C’est une de ces histoires d’amour sur lesquelles le temps n’a pas de prise. Depuis plus de 12 ans Valérie Tanfin entretien une relation professionnelle exclusive avec… les plumes.
Artisan d’art plumassière, elle travaille cette matière étonnante, à la fois résistante et souple, pour créer et restaurer des objets décoratifs, des oeuvres d’art ou encore des costumes dans son atelier qui porte son nom.
Il se trouve sur la commune de Léguevin, près de Toulouse, dans l’arrière-salle de son Plumarium, un lieu dédié à l’artisanat d’art cofondé avec sa maman en 2020.
« Ce sont deux activités et deux entreprises bien distinctes, explique la jeune femme de 31 ans. Ici, on accueille tout au long de l’année des collègues artisans d’art pour qu’ils puissent transmettre leur savoir-faire lors d’ateliers d’initiation ou de stages. Doreurs, mosaïstes, marqueterie de bois… l’objectif est vraiment de permettre à ces professionnels de faire découvrir leurs métiers, souvent méconnus, au grand public. »
Un corps de métier rare
Pour visiter son atelier, il suffit de faire quelques pas en direction de l’arrière-boutique et de franchir un seuil de porte. Créé dès 2015, elle a d’abord travaillé depuis chez elle avant de trouver le local adapté pour accueillir ces deux activités. Trois ans plus tard, Valérie Tanfin a totalement transformé cette grande pièce de 25m2 en véritable caverne d’Ali Baba.
Au centre, un magnifique bureau en bois massif lui sert de table de travail. Au-dessus, des barres de suspension lui permettent d’entreposer ses modèles les plus volumineux, parfois même gigantesques. Le long du mur, un immense rayonnage de plus de trois mètres de haut a été installé. C’est là que la plumassière conserve ses plumes, telles des trésors.
Triées par couleurs, dimensions et espèces, elles sont soigneusement rangées dans des boîtes étiquetées : canard, faisan, pintade, paon, poule, coq, autruche…
« Pour faire simple, on utilise les plumes des oiseaux que l’on mange, à quelques exceptions bien sûr.

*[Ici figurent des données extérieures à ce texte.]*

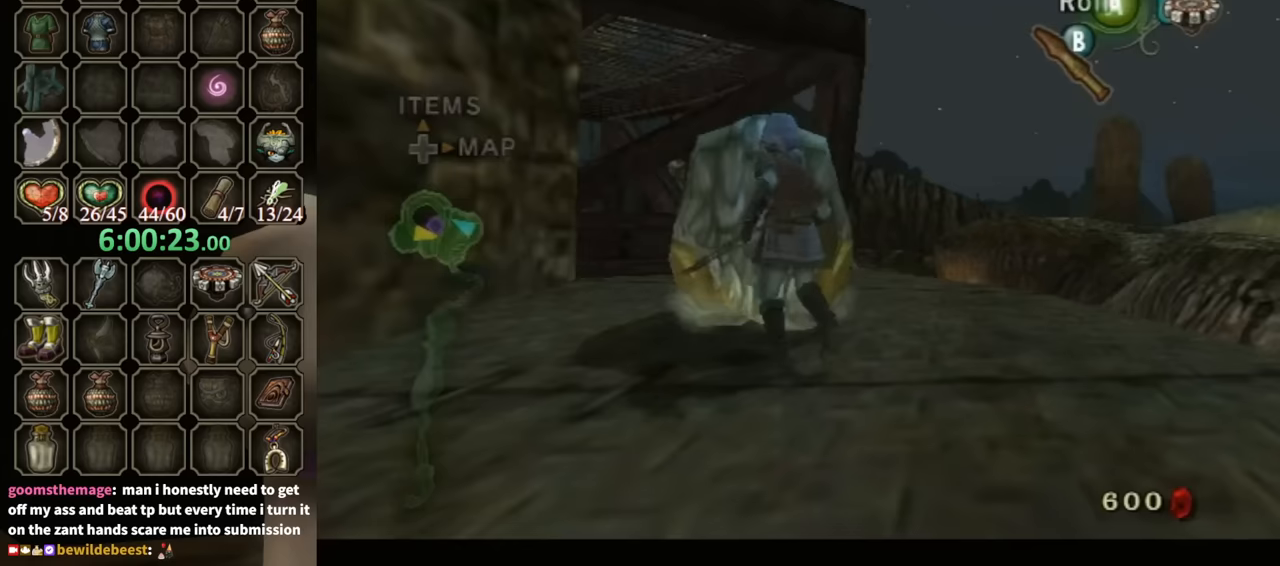
{"buttons": [], "left_stick": "up", "right_stick": "center", "events": [[333, "left_stick", "up-left"], [467, "left_stick", "up"]]}
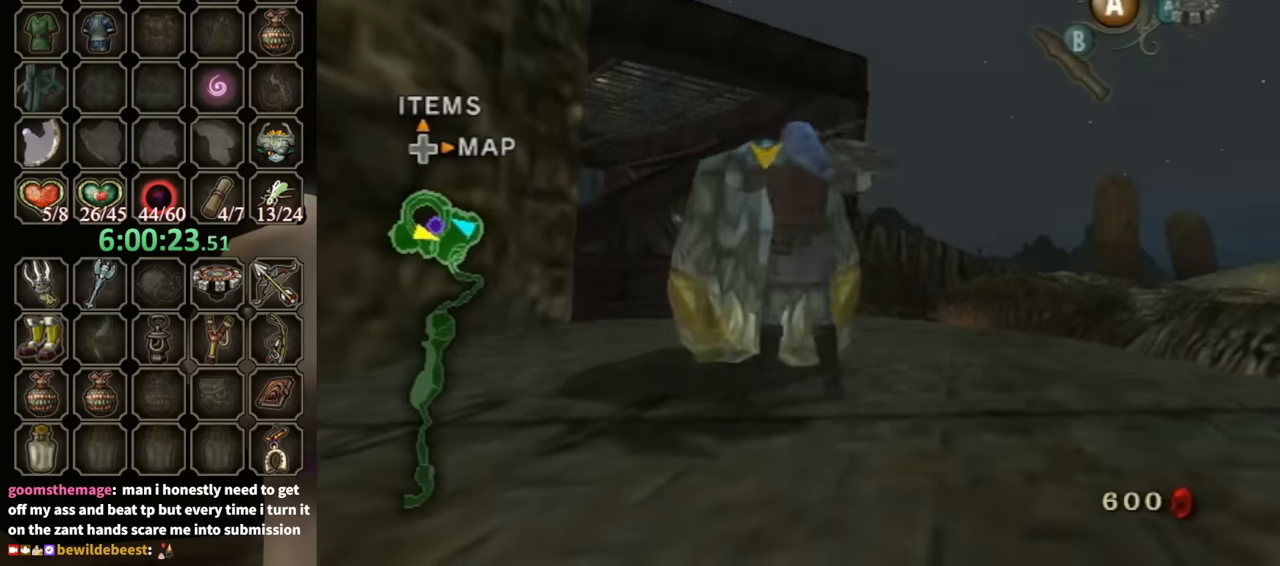
{"buttons": [], "left_stick": "center", "right_stick": "center", "events": [[500, "left_stick", "center"]]}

Ce sont des oiseaux d’élevage dont on récupère les plumes pendant la période de la mue, donc les quantités sont limitées. D’où le prix parfois élevé », détaille l’artisan d’art qui achète ses plumes auprès de différents fournisseurs à travers le monde.
« Depuis 1973, et la convention dite de Washington, le marché est très réglementé. Il est, par exemple, aujourd’hui interdit de faire le commerce de plumes de perroquets. » Ces réglementations successives, et de plus en plus restrictives, ont poussé les plumassiers à se diversifier pour continuer à exister.
Une métamorphose déjà amorcée au milieu du XXe siècle, époque à laquelle la profession a bien failli disparaître. « Au sortir de la Première Guerre Mondiale, le secteur s’est effondré et les ateliers, majoritairement parisiens, ont fermé les uns après les autres. » raconte Valérie Tanfin
« La plume, qui était alors un accessoire de mode incontournable (chapeaux, parures, manchons, capes ombrelles…) a fini par tomber en désuétude. »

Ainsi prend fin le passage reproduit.